What you will do:
Every entry is to be returned unchanged, and no picture is to be included.

»»

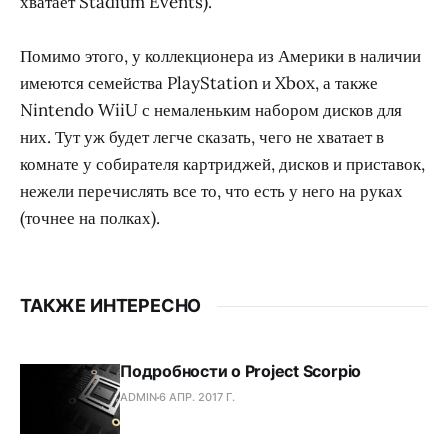
хватает Stadium Events).
Помимо этого, у коллекционера из Америки в наличии
имеются семейства PlayStation и Xbox, а также
Nintendo WiiU с немаленьким набором дисков для
них. Тут уж будет легче сказать, чего не хватает в
комнате у собирателя картриджей, дисков и приставок,
нежели перечислять все то, что есть у него на руках
(точнее на полках).
ТАКЖЕ ИНТЕРЕСНО
Подробности о Project Scorpio
ADMIN
6 АПР. 2017 Г.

««

Exercise result:
хватает Stadium Events).
Помимо этого, у коллекционера из Америки в наличии
имеются семейства PlayStation и Xbox, а также
Nintendo WiiU с немаленьким набором дисков для
них. Тут уж будет легче сказать, чего не хватает в
комнате у собирателя картриджей, дисков и приставок,
нежели перечислять все то, что есть у него на руках
(точнее на полках).
ТАКЖЕ ИНТЕРЕСНО
Подробности о Project Scorpio
ADMIN
6 АПР. 2017 Г.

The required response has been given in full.